Un cult tutto on the road realizzato con grande mestiere, The Hitcher – La lunga autostrada della paura, diretto da Robert Harmon nel 1986, percorre le strade del thriller per poi evolversi nelle tensioni dell’horror.. con impennate nell’action.
Il giovane Jim Halsey ha l’incarico di portare un’auto da uno stato all’altro. Durante il suo viaggio dà un passaggio ad un autostoppista, di notte, tale John Ryder. Ed il viaggio insieme comincia subito a carte scoperte: si scopre subito che in realtà John Ryder non è altro che un maniaco assassino, già ricercato. Inizia per Jim una folle odissea, in cui Ryder lo perseguita ovunque, come una vera incarnazione del male, tra le highways che tagliano i paesaggi desertici tipici degli States. Il povero Jim finirà persino in prigione, scambiato per il suo aguzzino, ma per sua fortuna nel suo spaventoso viaggio incontrerà una donna disposta ad aiutarlo e a condividere insieme il calvario, a tutta velocità.

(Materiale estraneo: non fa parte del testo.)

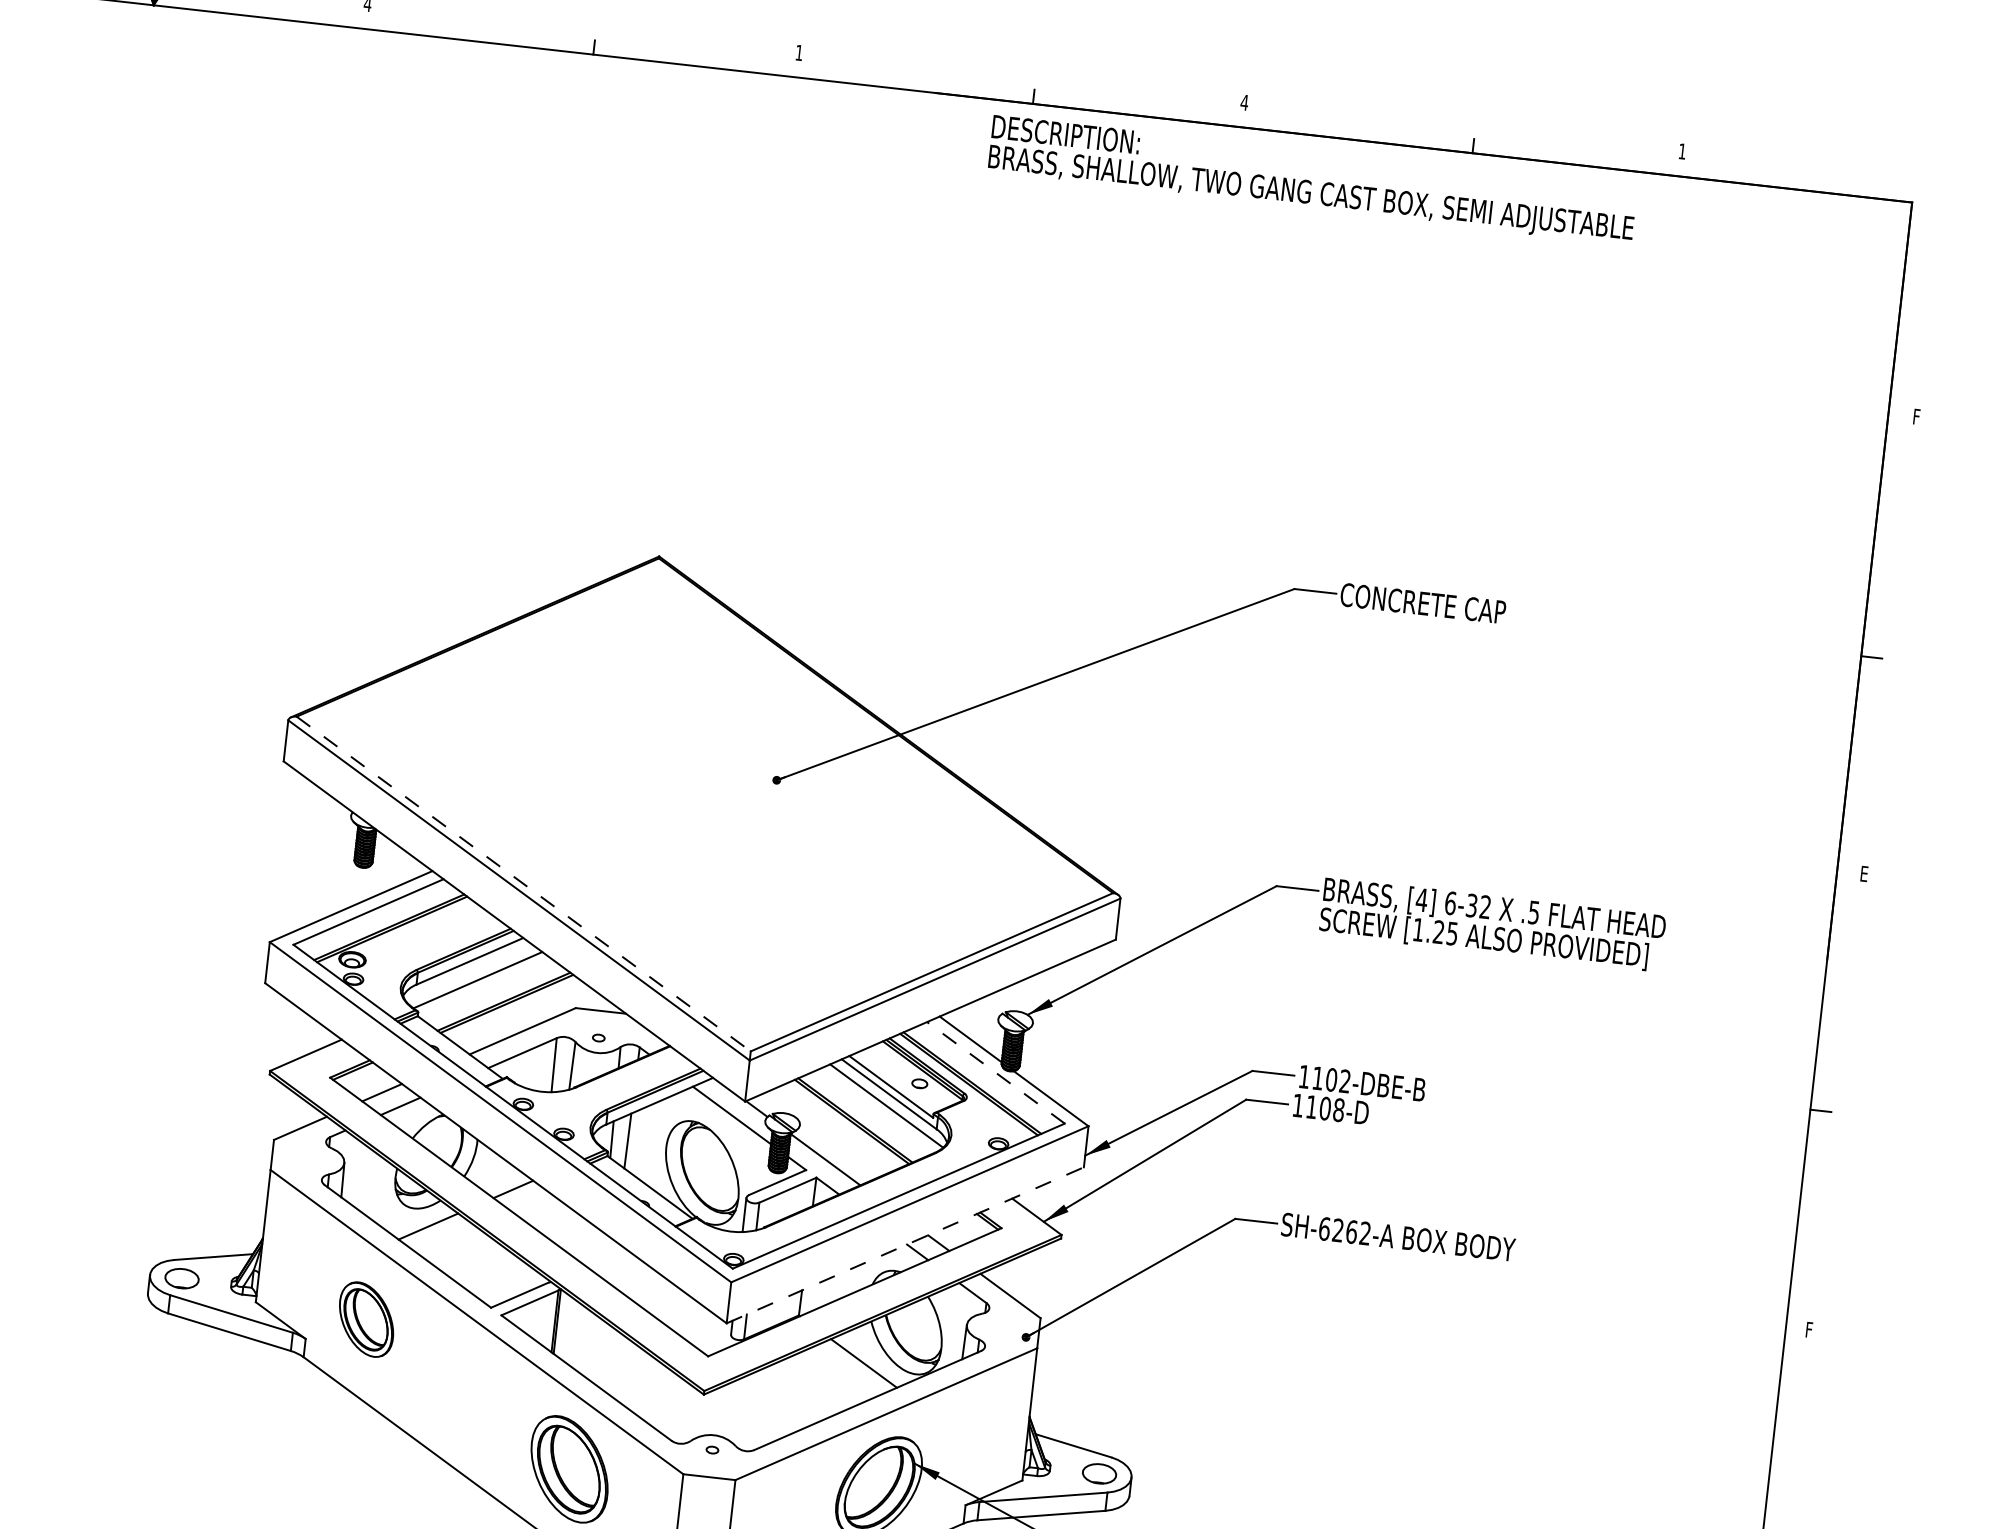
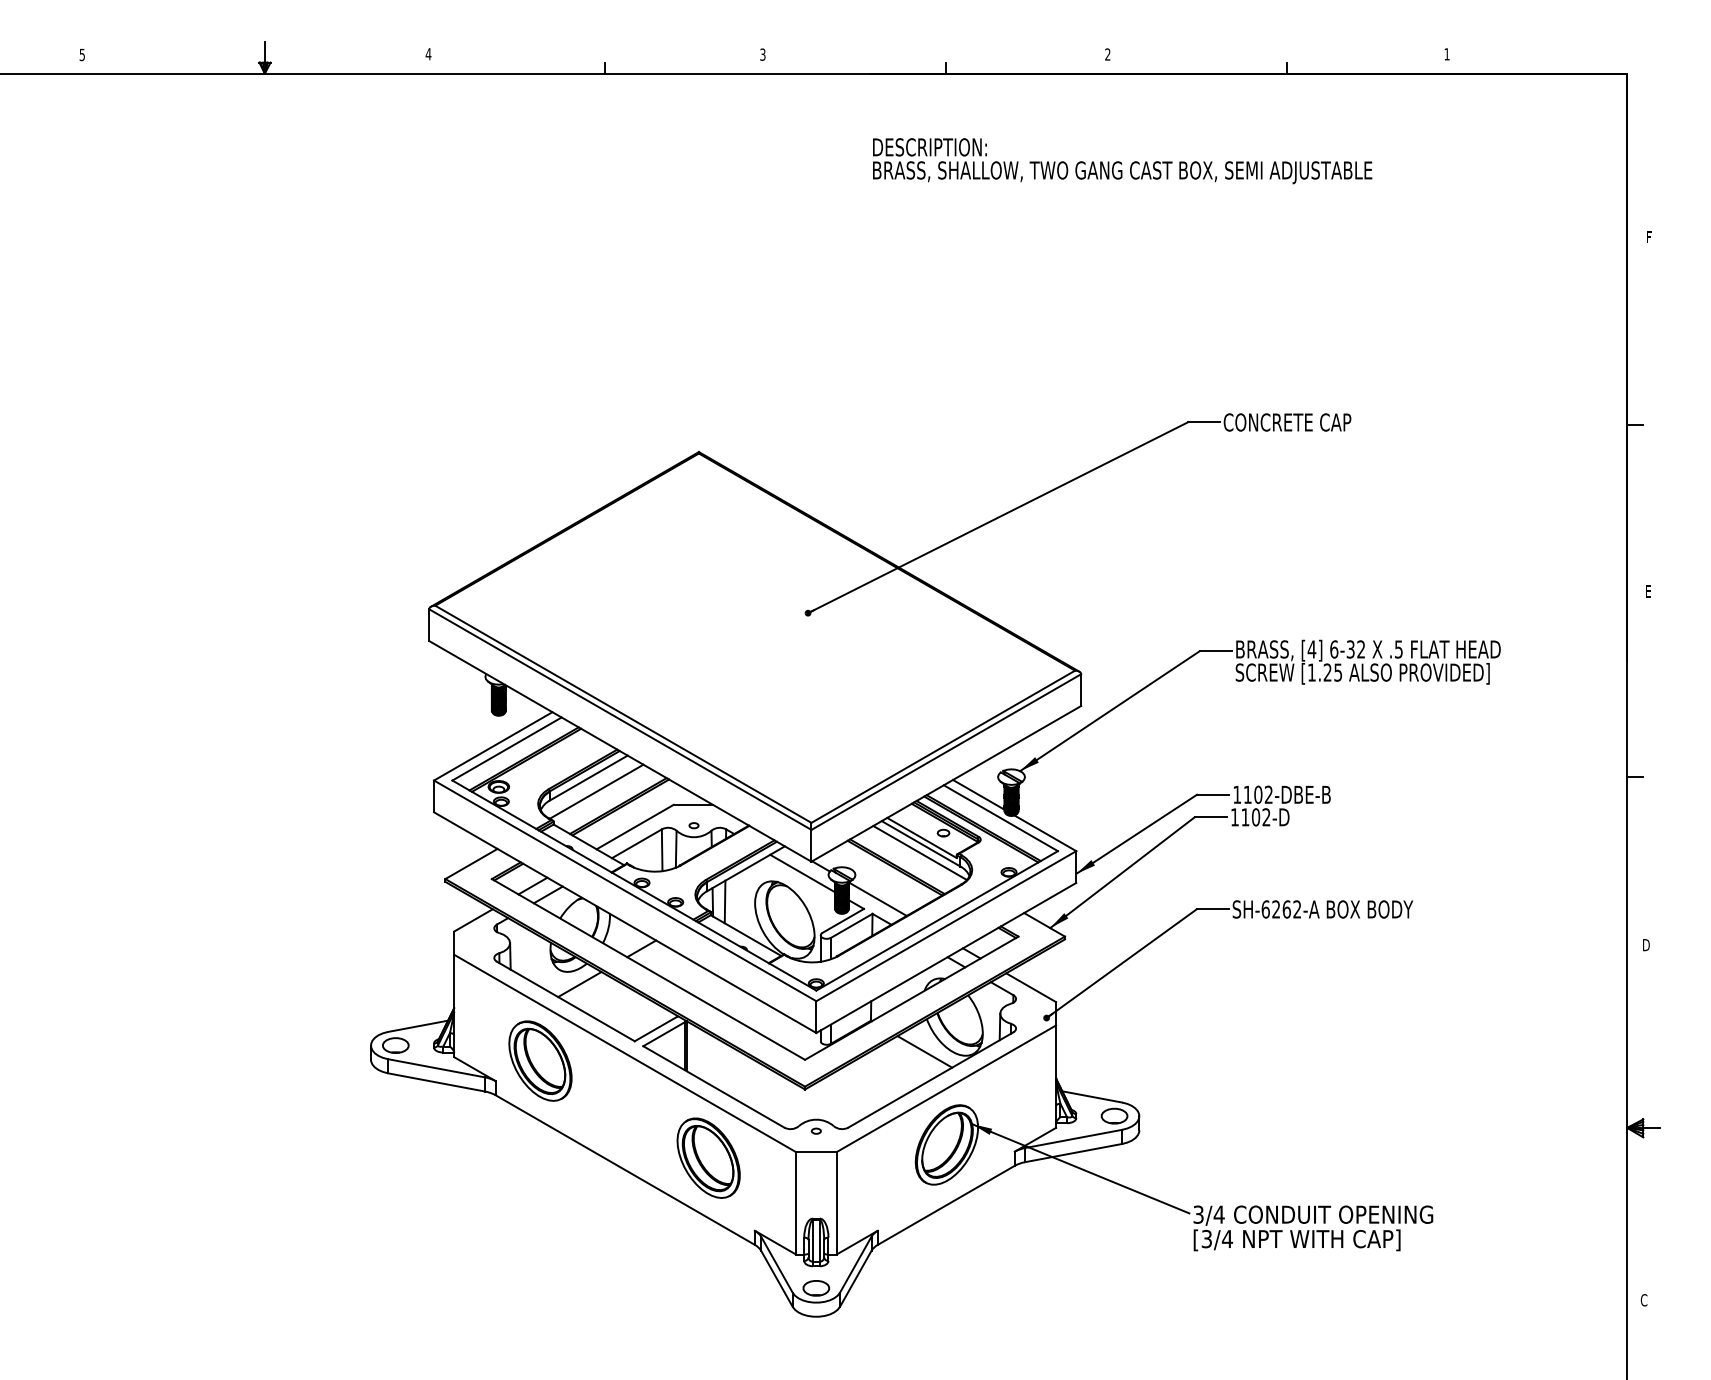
text: (798, 52) -> (762, 54), 1 -> 3
text: (1244, 102) -> (1107, 54), 4 -> 2
text: (1312, 180) -> (1122, 161), moved
line: (523, 884) -> (623, 714), dashed -> solid
line: (995, 1073) -> (1000, 818), dashed -> solid
text: (1338, 1110) -> (1266, 817), 1108-D -> 1102-D
line: (905, 1244) -> (946, 957), dashed -> solid
part: (366, 1318) -> (540, 1060), size x1.43
text: (1810, 1330) -> (1646, 945), F -> D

“Hai idea di quanto sangue esce dal collo di una persona quando viene sgozzata?”
Ci troviamo dinanzi ad uno di quei titoli 80s realizzati con grande perizia tecnica ed indubbia eleganza. Non è il classico thriller e in vari momenti la pellicola finisce per assumere aspetti metafisici, con un’aura di mistero ed un lieve astrattismo che pervade il film in tutti i suoi 96 minuti. Tutti questi aspetti sono veicolati infatti dal personaggio assassino John Ryder che gioca sadicamente col nostro protagonista, assumendo caratteristiche quasi trascendentali, degne di un’entità quasi astratta dal dono dell’ubiquità: egli appare in tutti gli ambienti con disumano anticipo sulla sua vittima e non solo, le sue capacità ed azioni sono quasi sempre al di sopra di quelle delle vittime che gli si parano nel suo cammino: siano esse poveri autisti di passaggio, o un intero arsenale di tutto un distretto di polizia con tanto di elicottero alle sue calcagna.
Ma è proprio questa sospensione dalla logica che caratterizzata volontariamente il film rendendolo grande. Il tutto viene enfatizzato dalle lisergie delle straordinarie musiche sognanti (composta con pochi mezzi, tra l’altro: vari synth, una tromba e qualche campionatura), a volte dalle dinamiche minimali, dalle note che si fanno più dilatate e con cupi, misteriosi ed armoniosi interventi di tromba, strumento prediletto di questo compositore, Mark Isham (compositore/autore, di cui è impossibile non ricordare i suoi album da puro musicista solista, come Vapor Drawnings, la suite Tibet e il suo progetto prog/swing con Tony Levin e David Torn).
In questa pellicola assistiamo a un susseguirsi di momenti di alto cinema nell’uso del puro linguaggio artistico: dentro una cornice fotografica magistrale, troviamo la scena dell’arrivo di John Ryder che appare al nostro protagonista – inerme dall’incredulità – con un atteggiamento di sovrumano stoicismo a servirgli le chiavi della sua auto, il tutto in penombra, tagliato da una luce incerta, nel silenzio e nella polvere a condividere questo sacrale momento. Oppure quando, dopo una scena molto turbolenta, il protagonista – piegato e devastato dal turbinio di follia e violenza generata dalla continua persecuzione del suo aguzzino e dall’inseguimento della polizia insieme – con un’attitudine di piena rassegnazione, cerca con uno sguardo rivolto al cielo un aiuto disperato dall’alto. Ma è nel momento in cui nota che il sole viene immediatamente ottenebrato dalle nuvole che intuisce che il solo modo per liberarsi dal supplizio, è di poter riuscirci soltanto con le proprie forze.
Robert Harmon, è quel classico regista di talento dell’epoca che aveva tanta classe da dimostrare sul grande schermo, ma che purtroppo dovette “accontentarsi” di una carriera più televisiva.
A rendere efficace la messa in scena on the road di intensa atmosfera, ci pensa lo sceneggiatore specialista del genere, Eric Red, molto attivo in quegli anni (sua è la sceneggiatura del vampiresco “Il buio si avvicina” della Bigelow ed il bellissimo ma dimenticato “Le strade della paura” con Roy Sheider). Molto curioso il fatto che il trittico Harmon/Hisham/Red tornerà svariati anni dopo al lavoro, al completo, con il meritevole, seppur dal modesto esito rispetto le aspettative, thriller stradale (chi l’avrebbe detto?) “Highwaymen – i banditi della strada” del 2004, con Jim Caviezel.
A detta dello stesso Rutger Hauer, la parte che ebbe in questo film è quella a cui è più affezionato di tutta la sua carriera, oltre a quella del famoso replicante di Scott.